__INSTRUCTION__. Resume the passage on the X Class shareholder dividend after its last sentence, keeping its factual tax-ruling style.

__SOURCE PASSAGE__.
==*==

A shareholder is an Australian resident for tax purposes.
The new company is an Australian resident for tax purposes and not a tax exempt entity. It did not hold any other assets or liabilities at the time of acquiring the company share.
Presently no dividend has been paid or declared by the director of the company to the X Class shareholder. A dividend will be paid to the X Class shareholder in the near future. This payment will be fully franked and will be a one-off payment. No dividends will be paid to other shareholders at the same time. The dividend payment is to facilitate the split of marital assets between a shareholder and shareholder 2, and will be a balancing amount that ensure that split of all of their assets are split 50:50. Family Court proceedings are yet to commence. A shareholder is not giving up any assets or undertaking any tasks in exchange for the dividend payment.
The dividend will be paid from retained profits and not from a share capital account.

==*==

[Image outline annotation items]

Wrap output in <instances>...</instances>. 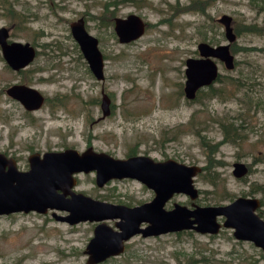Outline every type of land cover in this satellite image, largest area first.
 <instances>
[{
	"label": "rangeland",
	"instance_id": "rangeland-1",
	"mask_svg": "<svg viewBox=\"0 0 264 264\" xmlns=\"http://www.w3.org/2000/svg\"><path fill=\"white\" fill-rule=\"evenodd\" d=\"M191 1L195 0H58L53 4L0 0V27L8 29L9 40L28 42L35 49L32 61L19 72L10 70L0 54V152L15 158L17 170L26 167L31 152L82 151L88 146L115 158L135 154L158 161L171 158L201 166L193 178L196 204L255 197L264 219V34L251 31L261 27L262 12L251 0H198L196 5ZM127 12L138 14L146 26L139 39L122 44L113 32L112 17ZM221 14L231 17L235 34L229 44L233 67L225 69L213 59L220 80L216 77L211 85L224 95H209L203 87L187 100L182 92L184 60L197 56L199 42L212 46L226 42L216 21ZM78 17L98 40L102 80L93 77L71 36L68 24ZM225 77L240 81L242 88L233 91ZM15 82L40 91L44 99L38 110L26 112L7 96V87ZM246 86L252 90L245 93ZM101 91L109 100L104 118H99ZM222 126L237 131L227 140ZM236 161L247 166L240 178L231 174ZM76 179L75 191L106 202L135 205L152 197V191L134 179H113L100 188L94 184L93 172L78 173ZM172 202L191 201L175 193L165 206ZM28 214L0 218V263L10 262L16 258L14 252L22 251L30 264H82V254L72 257L59 249H81L86 224L68 227L49 216ZM178 237L170 233L144 239L139 253L167 246L173 249L176 264H264L257 247L234 241L227 228L212 236L187 231ZM49 247L54 253L51 261L41 262L45 255L38 253ZM56 255L61 259L56 260Z\"/></svg>",
	"mask_w": 264,
	"mask_h": 264
},
{
	"label": "water",
	"instance_id": "water-1",
	"mask_svg": "<svg viewBox=\"0 0 264 264\" xmlns=\"http://www.w3.org/2000/svg\"><path fill=\"white\" fill-rule=\"evenodd\" d=\"M217 22L222 26L226 42L215 46L199 42L196 44L197 56L184 60L182 92L187 100L194 99L198 89L211 85L216 79L217 66L213 59L220 61L225 69L233 67V55L229 51V44L235 40L231 17L221 14ZM113 32L119 43H127L143 33V22L135 14L113 18ZM70 33L93 77L102 80L103 58L96 37L84 30L81 19L70 24ZM7 37V29L0 27L2 58L12 69L26 66L34 57V48L27 42H7ZM6 93L25 110H36L43 101L41 94L28 86L13 85ZM99 107V118L109 114V100L102 91ZM27 160L28 169L20 171L16 169L12 158L0 153V214L19 211L44 213L47 209H54L66 211L64 217L55 218L70 224L85 220L116 219L118 231H112L104 225L95 228L86 247L93 261L119 254L122 247L117 244L134 234L159 235L188 229L214 234L219 228L215 220L218 215L224 216L222 226L233 229L236 239L249 240L264 251V220L256 213L260 202L255 197L238 196L225 205L191 204L192 208L189 209L174 203L169 210L163 208L164 203L175 193L184 194L191 201L197 198L193 178L199 173V166L186 165L173 159L157 161L145 155L115 158L104 152H95L90 146L82 152L71 148L46 151L40 156L30 155ZM5 166L7 169L3 171ZM91 171L94 172V182L98 187L111 179L130 178L152 190L153 197L140 205L127 207L74 192L71 189L75 183L73 174ZM246 173L245 163H232L231 174L234 178ZM140 223H146V226L138 228Z\"/></svg>",
	"mask_w": 264,
	"mask_h": 264
},
{
	"label": "flooded vegetation",
	"instance_id": "flooded-vegetation-1",
	"mask_svg": "<svg viewBox=\"0 0 264 264\" xmlns=\"http://www.w3.org/2000/svg\"><path fill=\"white\" fill-rule=\"evenodd\" d=\"M56 1H58V0H49V2L51 3V4H53V2H56ZM132 2V1H131ZM62 5L61 4H59V7H60V9H62V7H61ZM87 6H89V4L87 5ZM63 9H64V7H63ZM128 14H135L136 16H138L141 20H142V18L138 15V14H136V13H134V12H127V13H125V15H123V16H114V17H112V21H113V18H124V17H126ZM55 15H58L57 13L55 14ZM77 19H81L82 20V22H83V27H84V30L87 32V30L85 29V23H84V19H83V17H78V18H76L75 20H71L70 22H69V30H70V24L72 23V22H75ZM216 21H217V19H216ZM142 22H143V33H144V31H145V26H146V22L145 21H143L142 20ZM110 24V20H109V22H108V25ZM6 28V27H5ZM112 28H113V25H112ZM7 29V28H6ZM7 33H8V37H7V42H10V41H12V40H9V31H8V29H7ZM143 33L137 38V39H139L142 35H143ZM136 40V39H135ZM132 41H134V40H132ZM131 42V41H130ZM202 42H205V41H202ZM28 43V42H27ZM97 43H98V40H97ZM206 43H208V42H206ZM30 46H32L33 47V45H31L30 43H28ZM123 44H126V43H123ZM208 44H210V43H208ZM210 45H212V44H210ZM97 46H98V44H97ZM34 48V47H33ZM34 51H35V49H34ZM1 54V53H0ZM2 57V56H1ZM3 59V58H2ZM3 61L5 62V60L3 59ZM32 61V60H31ZM30 61V62H31ZM29 62V63H30ZM28 63V64H29ZM5 64L8 66V64L5 62ZM27 64V65H28ZM26 65V66H27ZM26 66H24V67H22V68H19V69H12L11 67H9L10 68V70H12V71H14V72H19V71H21L23 68H25ZM28 79V78H27ZM13 85H23V86H28V85H25V84H22L21 82H15V83H13L12 85H10L9 87H11V86H13ZM9 87H7V88H9ZM28 87H32V86H28ZM6 88V89H7ZM32 88H34V87H32ZM36 89V88H35ZM37 90V89H36ZM39 93H40V91L39 90H37ZM6 92V91H5ZM7 94V93H6ZM41 94V93H40ZM7 96H9V95H7ZM41 96L43 97V95L41 94ZM10 97V96H9ZM11 99H13V100H15L16 102H18L16 99H14V98H12V97H10ZM44 99V98H43ZM42 103H43V101H42ZM42 105V104H41ZM22 108H23V106H21ZM40 108V107H39ZM38 108V109H39ZM38 109H36V110H38ZM23 110H25L24 108H23ZM36 110H25L26 112H29V113H31V112H33V111H36ZM89 147V146H88ZM64 149H66V148H64ZM72 149V148H71ZM86 149V148H85ZM84 149V150H85ZM92 149V148H91ZM75 150V149H74ZM93 150V149H92ZM77 152H82V151H78V150H76ZM93 151H95V150H93ZM46 152V151H45ZM95 152H98V151H95ZM100 152V151H99ZM0 153H2V154H4L7 158H12L14 161H15V163H16V160H15V158H13L12 156H10V155H8V154H6V153H3V152H0ZM42 153H44V152H37V151H34V152H31L30 154H28V156H30V155H37V156H40ZM105 153V152H104ZM108 154V153H107ZM109 155V154H108ZM135 155H140V154H135ZM28 156L26 157V162H27V165H26V167L25 168H20V170L21 171H26L27 169H28V160H27V158H28ZM111 156V155H110ZM130 156H134V155H130ZM147 156V155H146ZM127 157H129V156H127ZM168 159H171V158H168ZM154 160V159H153ZM158 161V160H157ZM237 162V161H236ZM234 163V162H233ZM232 165V164H231ZM200 167V171H199V173L202 171V168H201V166H199ZM18 168V167H17ZM6 169H7V167L5 166V167H3V171H6ZM19 169V168H18ZM91 172H93V171H91ZM82 173V172H81ZM89 173V172H88ZM78 173H76V174H73V177H74V179H75V183H74V185L72 186V190L74 191V192H79V191H75L74 190V187L76 186V183H77V179H76V175H77ZM93 174H94V172H93ZM123 179H126V178H123ZM127 179H130V178H127ZM111 180H113V179H111ZM110 181V180H109ZM108 182V181H107ZM94 184H95V182H94ZM104 185V184H103ZM102 185V186H103ZM95 186H96V184H95ZM96 187H98V186H96ZM101 187V186H100ZM100 187H98V188H100ZM148 189V188H147ZM150 190V189H149ZM152 191V190H151ZM59 193H60V190L58 191ZM198 192V191H197ZM82 193V192H81ZM82 194H84V193H82ZM181 194V193H180ZM84 195H87V194H84ZM174 195V194H173ZM172 195V196H173ZM184 195V194H183ZM66 196H68V195H66ZM87 196H89V195H87ZM171 196V197H172ZM184 196H186V195H184ZM198 196V195H197ZM90 197V196H89ZM152 197H153V191H152ZM151 197V198H152ZM171 197L164 203V205H163V208L165 209V210H169V209H171L172 208V206H173V204L175 203V202H172L171 203V205H170V207L169 208H167L166 206H165V204L167 203V202H169L170 200H171ZM92 198V197H91ZM151 198L149 199V200H147V201H150L151 200ZM236 198V197H235ZM234 198V199H235ZM92 199H95V198H92ZM234 199H232V200H234ZM96 200H99V199H96ZM190 200V199H189ZM232 200H230V201H228L227 203H229V202H231ZM100 201H104V200H100ZM147 201H144V202H147ZM191 201V200H190ZM106 202V201H105ZM144 202H141V203H138V204H135V205H127V204H122V203H113V204H121V205H125V206H127V207H133V206H136V205H140V204H142V203H144ZM109 203H111V202H109ZM227 203H217V204H208V205H225V204H227ZM177 204H180V205H184V206H186L187 208H192L191 207V204H195V205H197V206H208V205H198V204H196L195 202H194V200L193 201H191V202H189L187 205L186 204H181V203H177ZM260 207H261V204H260ZM260 207H259V209H260ZM259 209H257L256 210V213L261 217V215L258 213V210ZM55 211H60V214H58V213H56ZM29 212H32V215L33 216H38L39 217V215H43L44 216V218L46 217V216H49V217H51L53 220H55V221H60L61 223H63L64 225H66V226H68V227H76V226H78L79 224H81V223H83V224H86V226H87V235H86V239H85V243H84V246L81 248V249H79V250H77V251H70V249L72 248L71 246H67L64 250H61V249H59V252L61 253V254H65V255H68L70 252H71V254H70V256H75V255H77V254H82V257H83V261H82V264H176L175 262H174V260H173V249H168V247L167 246H165V247H158V246H156V248H155V250H152V251H144V255H140V253L139 252H142V248H141V242L144 240V239H156V238H158L161 234H159V235H147V236H142L141 234H134V235H131L130 237H128L126 240H124V241H122V243H118L117 245L118 246H121L122 247V251L121 252H119V254H117V255H109V256H106V257H104L103 259H101V260H99V261H93V259L92 258H90L89 257V251H87V249H86V247H87V244L89 243V240L92 238V236H93V234H94V230H95V228L96 227H98L99 225H104V226H106V227H108V228H110L112 231H118V228L115 226V221H116V219H107V220H103V221H88V220H85V221H79V222H77V223H74V224H70V223H68V222H66V221H62V220H59V219H56L55 217H64L65 215H67V212L66 211H62V210H54V209H47L44 213H39V212H36V211H28V212H22V211H19V212H10V213H6V214H0V218H2V217H9V216H11V215H20V216H26V215H29L28 213ZM43 218V219H44ZM262 218V217H261ZM43 219H41V220H43ZM263 219V218H262ZM215 220H216V222L219 224V228H218V230H217V232L216 233H214V234H210V233H207V232H205V233H197L195 230H193V229H188V230H181V231H177V232H168V233H164V234H174V238L175 239H178V238H180V237H178V234H180V233H182V232H187V231H193L194 233H197V234H199V235H207V236H212V235H215V234H217L218 232H219V230L221 229V228H225L226 229V227H223L222 226V222L224 221V216H222V215H218V216H216V218H215ZM264 220V219H263ZM146 226V223H140L137 227L138 228H144ZM227 229H229L230 231H231V233H232V237L235 239L234 241H236V242H246V243H251L253 246H255L251 241H249V240H240V239H236L234 236H233V229H231V228H227ZM70 231H73V230H70ZM65 232H66V229H65ZM60 236H61V242L63 243V244H68V242L67 241H64V236L62 235V233H60ZM47 238H49V236H47ZM33 242V240L30 238L29 239V244H31ZM37 243H39L40 245H44V244H42L41 242H37ZM47 245H51L50 243H47ZM106 246H108L107 244H106ZM256 247V246H255ZM52 248L54 249V248H57V247H55V246H52ZM260 251H261V253H260V255H261V257H263L264 258V251L261 249V248H259V247H257ZM50 249H51V247H49L48 249H45V251H41V252H39L38 254H39V256H43V255H45V258H44V260H42L41 262H50L51 261V259H52V254H54V253H52V251H50ZM49 253H51L50 255H48ZM14 254H16V258L15 259H13V260H11L10 262H7V263H0V264H30V258H29V256L28 255H26V254H23L22 253V251H16V252H14ZM38 256V257H39ZM61 257L62 256H57L56 255V260H60L61 259ZM55 262H52V263H50V264H54ZM38 264H40V263H38ZM42 264H45V263H42ZM59 264H61V263H59ZM187 264H189V261H188V263ZM195 264V263H194ZM250 264H254V262L252 261Z\"/></svg>",
	"mask_w": 264,
	"mask_h": 264
},
{
	"label": "trees",
	"instance_id": "trees-1",
	"mask_svg": "<svg viewBox=\"0 0 264 264\" xmlns=\"http://www.w3.org/2000/svg\"><path fill=\"white\" fill-rule=\"evenodd\" d=\"M254 4H257V9L260 11V12H262V25H261V27H253L252 28V32H261V33H263L264 34V0H251ZM197 2H198V0H195V1H191V4H193V5H196L197 4ZM217 78L220 80V76L219 75H217ZM225 78H227V83H232L231 85H232V90L233 91H235V89H234V87L236 88V89H241L242 87H241V84H240V81H237V80H234V79H232L231 77H225ZM217 79V80H218ZM225 83V82H224ZM249 86H246V88H243V91L245 92V93H247V92H249V90H252V87H249ZM207 88V90H208V94L209 95H213V96H215V95H224L223 93L221 94V92L219 91V88H215V87H213L212 85H210V86H208V87H206ZM230 88V89H231ZM202 91L201 90H198L197 91V93L195 94V97H196V95L198 94V93H201ZM192 120V119H191ZM190 126H193L192 125V122L190 121V123H189V127ZM192 129H194V128H192ZM221 131H224V132H226L227 134L224 136V137H226L227 136V140H229V139H231V135H232V133H234V132H236L237 130L236 129H232L231 131H227L226 130V128L224 127V126H222V129H221ZM225 138L223 139V141H227ZM211 152H213V147L212 148H210L209 149V153H211Z\"/></svg>",
	"mask_w": 264,
	"mask_h": 264
}]
</instances>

==*==

__RESULT FOR THIS EXERCISE__.
Relevant legislative provisions
Income Tax Assessment Act 1936 section 177E
Income Tax Assessment Act 1936 section 177EA
Income Tax Assessment Act 1936 Part IVA
Income Tax Assessment Act 1997 section 204-30
Income Tax Assessment Act 1997 subdivision 204-D
Reasons for decision
General anti-avoidance provisions - the application of Part IVA of the ITAA 1936
Part IVA of the ITAA 1936 applies to a scheme where, having regard to a number of objective factors or matters, it would be concluded that one of the scheme participants who entered into or carried out the scheme or any part of the scheme did so for the dominant purpose of enabling the relevant taxpayer to obtain a tax benefit in connection with the scheme.
A 'scheme' is defined in subsection 177A(1) of the ITAA 1936. That definition is widely drawn and includes any agreement, arrangement, understanding, promise, undertaking, scheme, plan or proposal. The factual arrangement described above (ie the taking out of the loan, purchase of units in the unit trust, subsequent purchase of a property and rental of that property to the son) will constitute a 'scheme'.
Under section 177C of the ITAA 1936 a tax benefit received in relation to a scheme will include an amount for a deduction being allowable where that deduction would not have been allowable, or might reasonably be expected not to have been allowable if the scheme had not been entered into.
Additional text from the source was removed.